B: the 2-by-3 emission matrix:
[[0.22159897 0.20266127 0.57573976]
 [0.34175148 0.17866665 0.47958186]]

Z: [1 1 1 1 1 1 1 2 1 1 1 1 1 2 2 1 1 1 1 1 1 1 2 2 2 2 2 1 1 1 1 1 1 1 2 1 1
 1 1 1 1 1 1 2 2 1 1 1 1 1 1 2 2 2 1 1 1 1 2 2 2 2 1 1 1 1 1 1 1 1 2 2 2 2
 2 2 2 2 2 2 2 2 2 2 2 2 2 2 2 2 2 1 1 1 1 2 1 1 1 1 1 1 1 1 1 1 1 1 1 2 1
 1 1 1 2 1 1 1 1 1 1 2 2 2 2 2 2 2 2 2 2 2 2 1 1 1 1 1 1 1 2 2 2 2 2 2 2 2
 2 2 2 1 1 1 2 2 2 2 2 2 1 1 1 1 1 2 2 2 2 2 2 2 2 2 1 1 1 2 2 2 1 1 1 1 1
 1 1 1 2 2 2 2 2 1 1 1 1 1 1 1]
matches: True


We can see above that our output matches the expected values.

##### 2.

In [5]:
B_init_same = np.array([
    [1/3, 1/3, 1/3],
    [1/3, 1/3, 1/3],
])
A_20, B_20 = myBW(data, mx, mz, w, A_init, B_init_same, 20)
A_100, B_100 = myBW(data, mx, mz, w, A_init, B_init_same, 100)

print(f'A_20: the 2-by-2 transition matrix:\n{A_20}\n')
print(f'B_20: the 2-by-3 emission matrix:\n{B_20}\n')

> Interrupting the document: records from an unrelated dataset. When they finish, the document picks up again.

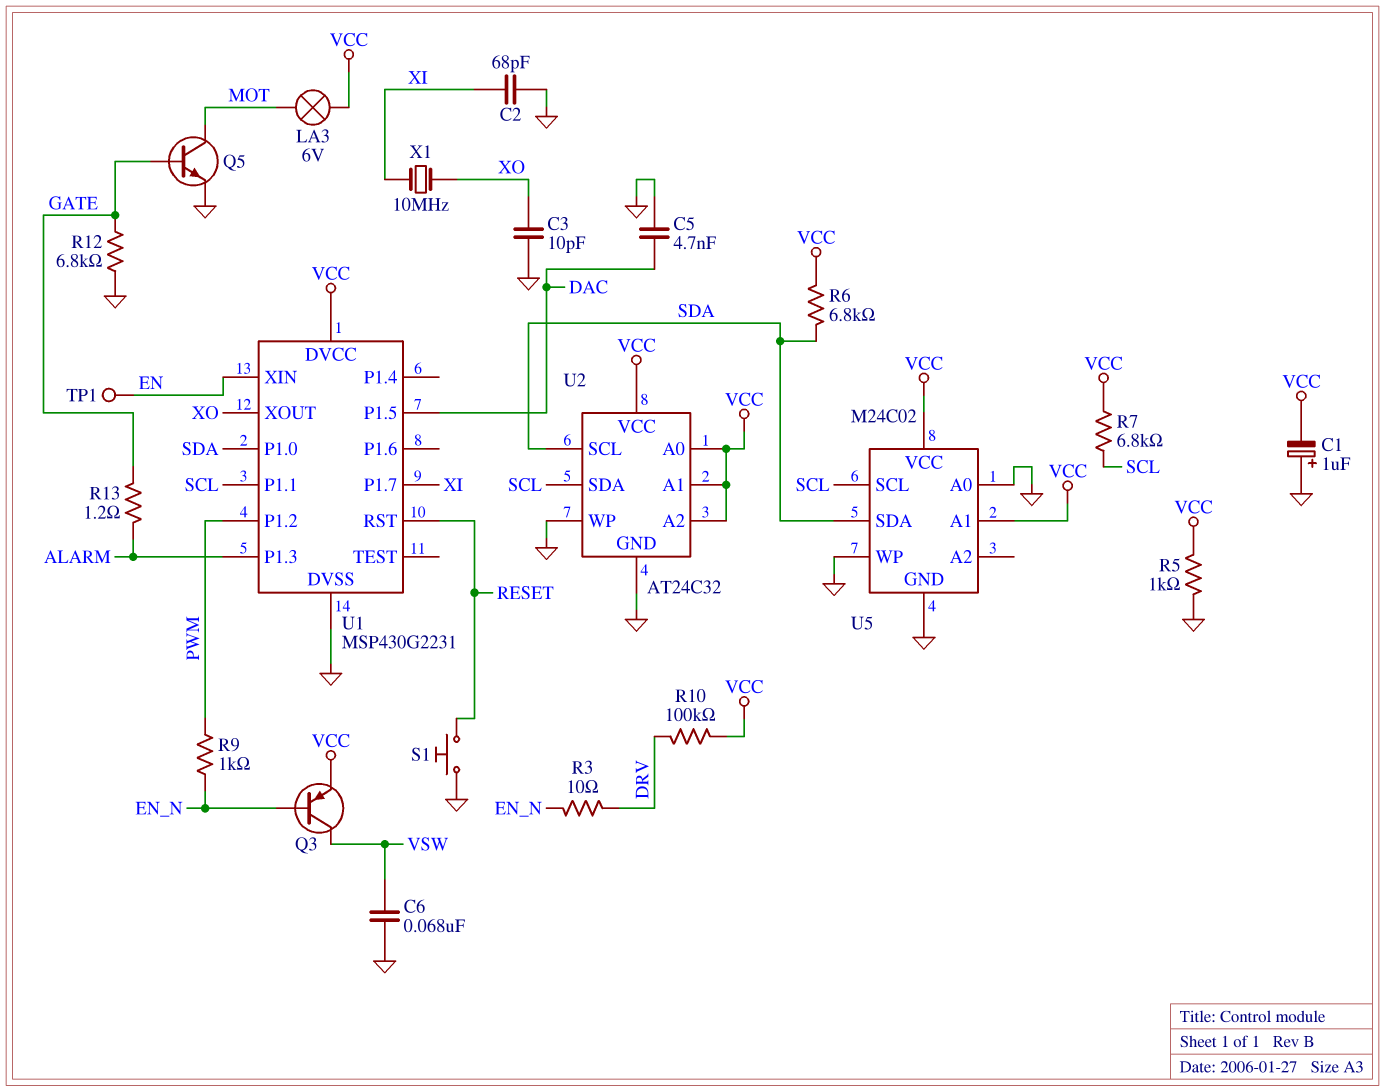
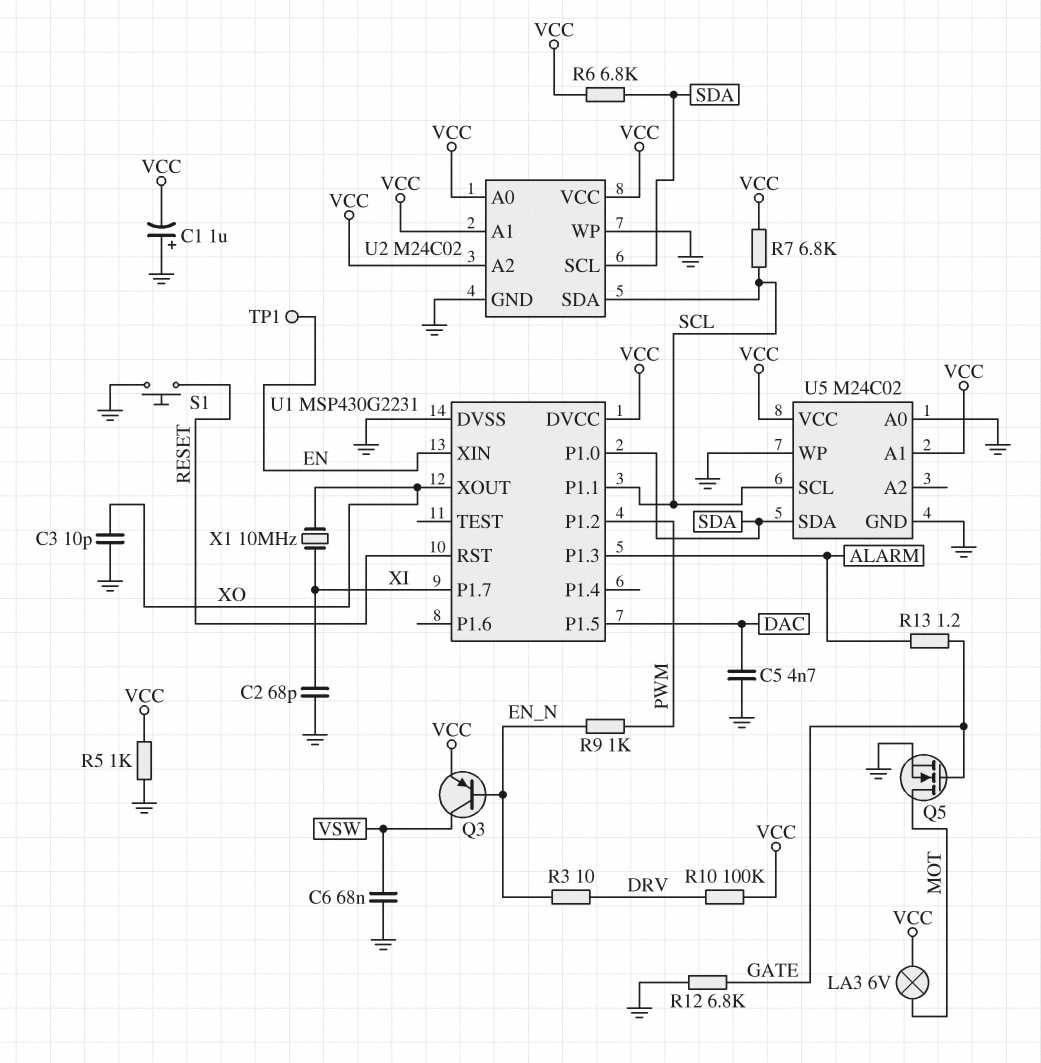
Q5: NPN (B GATE, C MOT, E GND) -> NMOS (G GATE, D MOT, S GND)
U2: AT24C32 -> M24C02

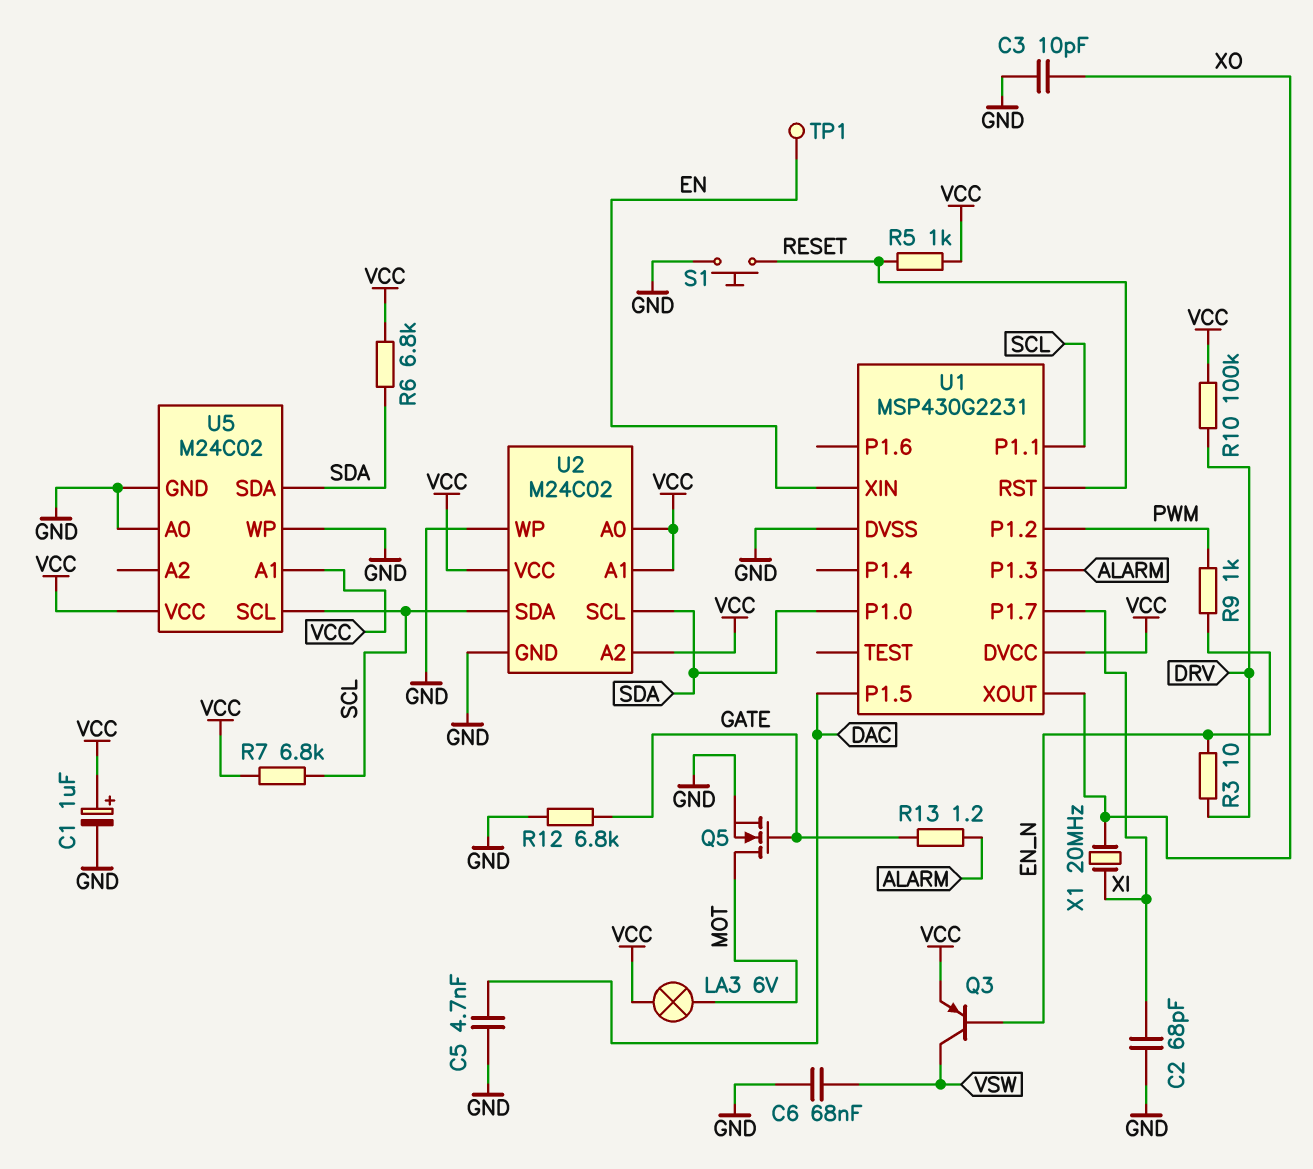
C1: 1uF (plus GND, minus VCC) -> 1uF (plus VCC, minus GND)
R5: 1k (GND, VCC) -> 1k (RESET, VCC)
X1: 10MHz (XI, XO) -> 20MHz (XI, XO)

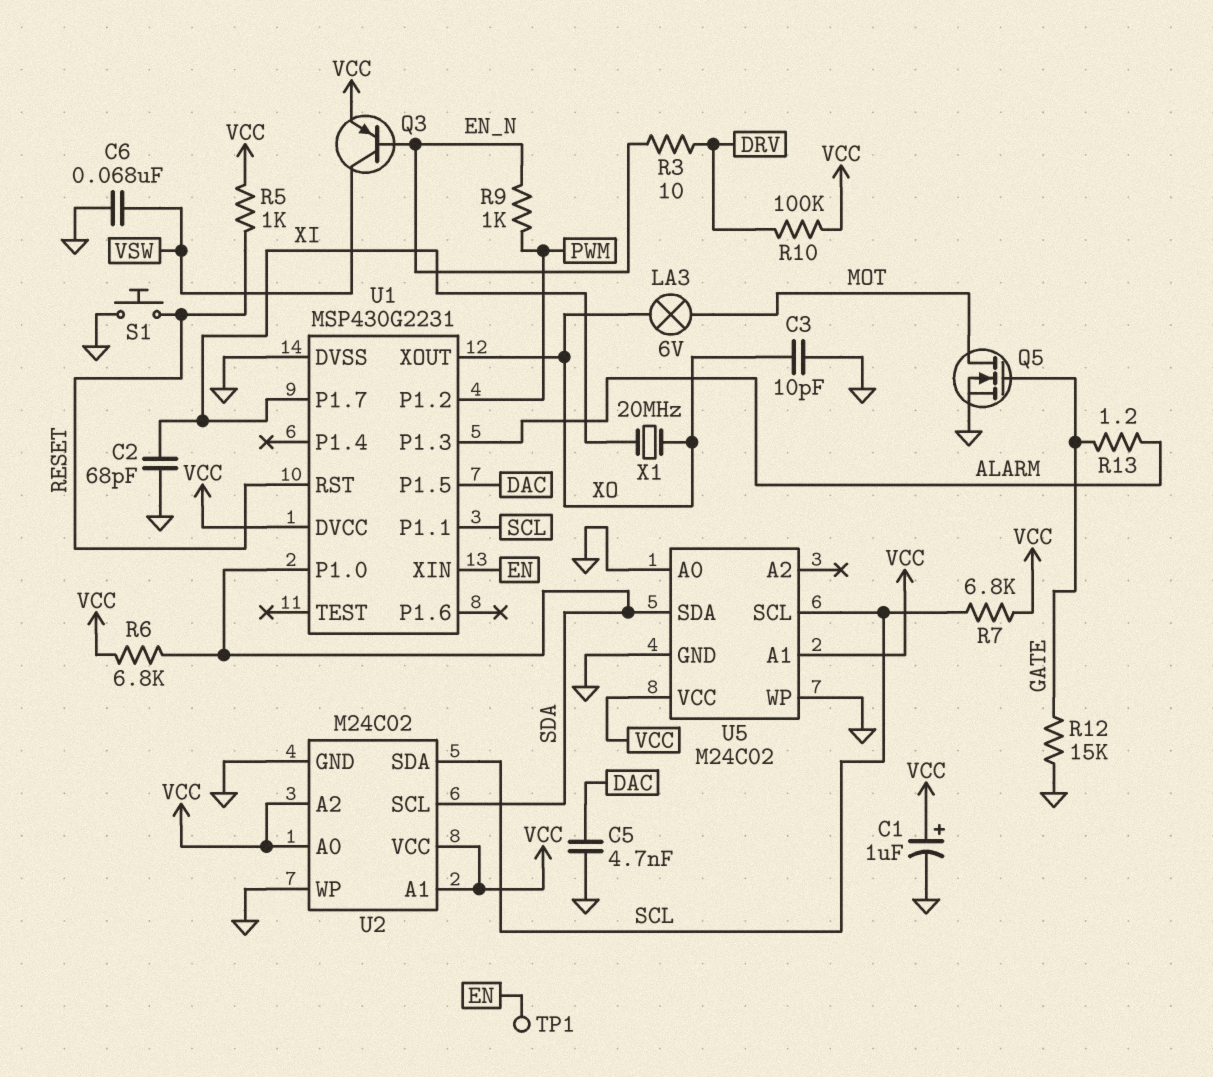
LA3: lamp 6V (MOT, VCC) -> lamp 6V (MOT, XO)
R12: 6.8k (GATE, GND) -> 15k (GATE, GND)

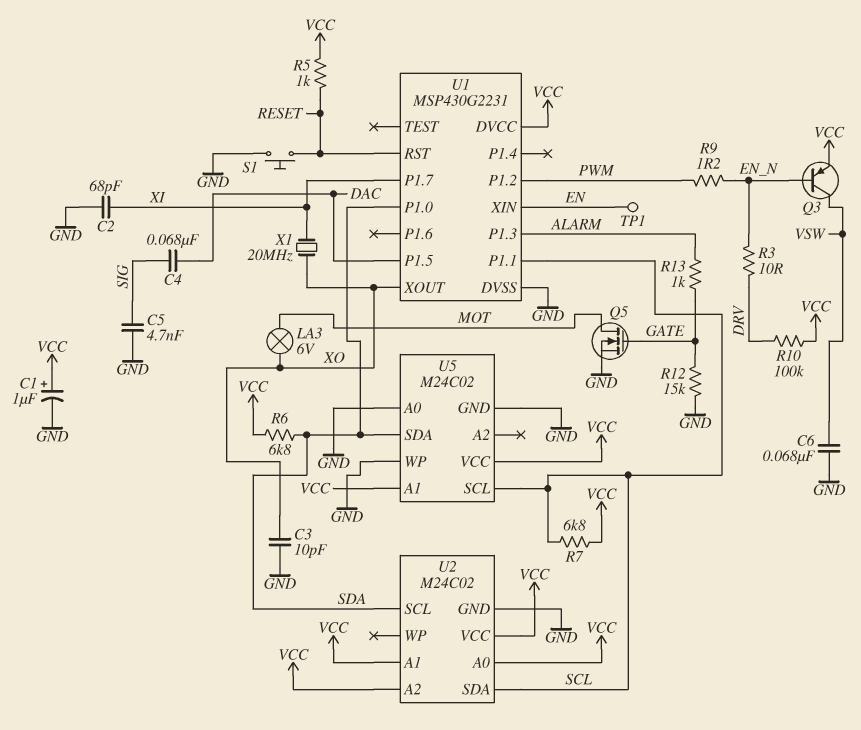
C4: none -> 68nF (DAC, SIG)
C5: 4.7nF (DAC, GND) -> 4.7nF (GND, SIG)
R9: 1k (EN_N, PWM) -> 1.2 (EN_N, PWM)
R13: 1.2 (ALARM, GATE) -> 1k (ALARM, GATE)
U2 pin WP: GND -> none

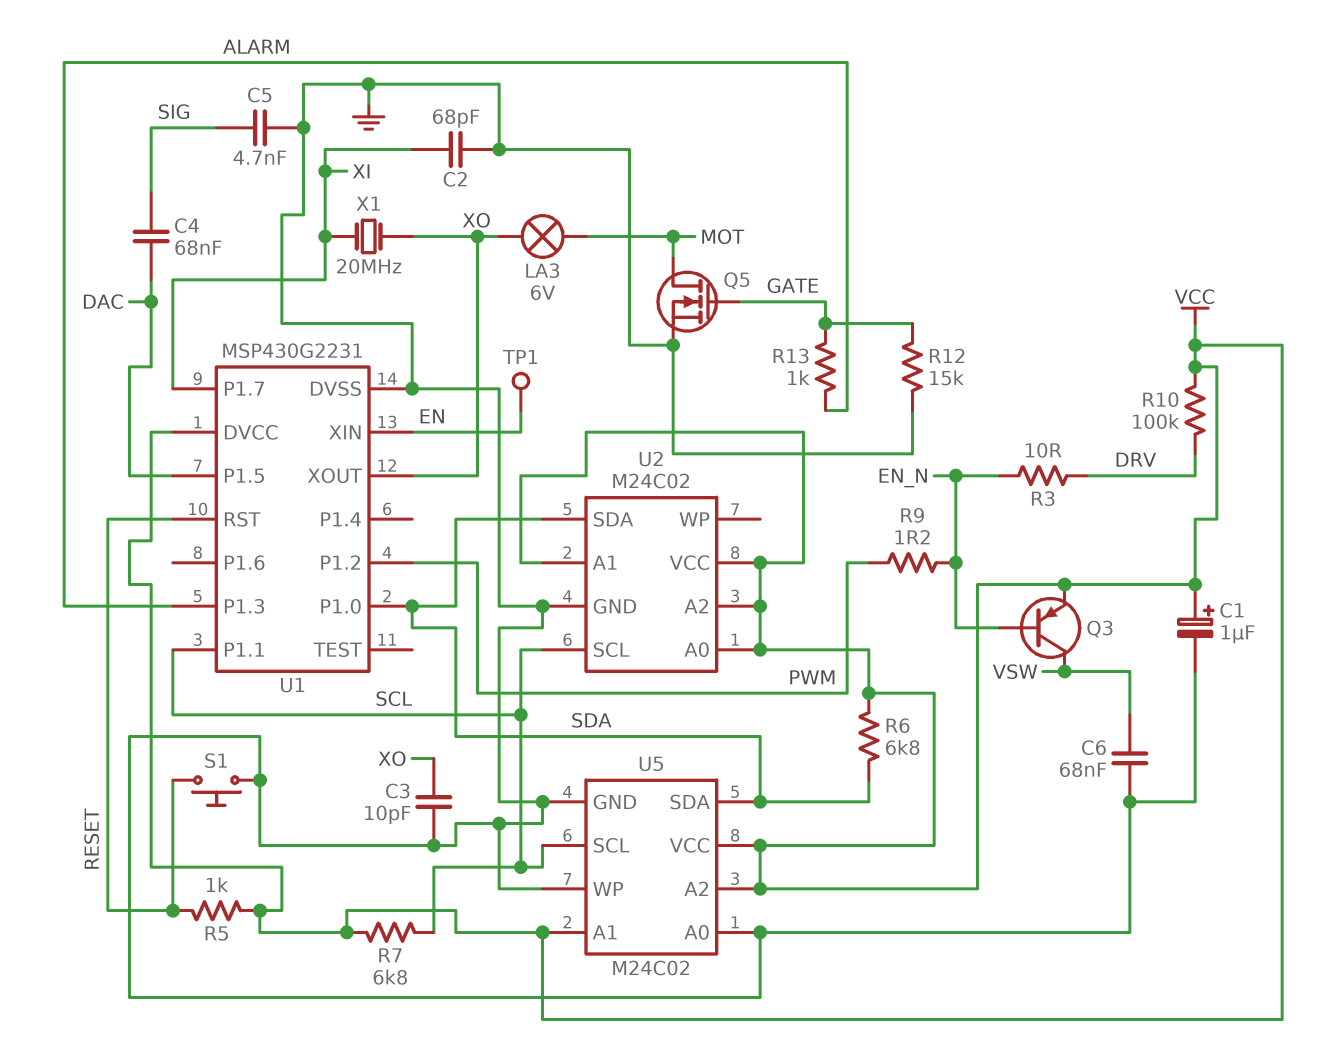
U2 pin SCL: SDA -> SCL
U2 pin SDA: SCL -> SDA
U5 pin A2: none -> VCC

print(f'A_100: the 2-by-2 transition matrix:\n{A_100}\n')
print(f'B_100: the 2-by-3 emission matrix:\n{B_100}\n')

A_20: the 2-by-2 transition matrix:
[[0.5 0.5]
 [0.5 0.5]]

B_20: the 2-by-3 emission matrix:
[[0.285 0.19  0.525]
 [0.285 0.19  0.525]]

A_100: the 2-by-2 transition matrix:
[[0.5 0.5]
 [0.5 0.5]]

B_100: the 2-by-3 emission matrix:
[[0.285 0.19  0.525]
 [0.285 0.19  0.525]]



In [6]:
np.mean(data == 1), np.mean(data == 2), np.mean(data == 3)

(0.285, 0.19, 0.525)

We can see above that with indistinguishable latent states, Baum-Welch just converges to the probabilities of each value in the data in the emission matrix. This makes sense because it is equivalent to just having one state which emits according to the probabilities found in the data.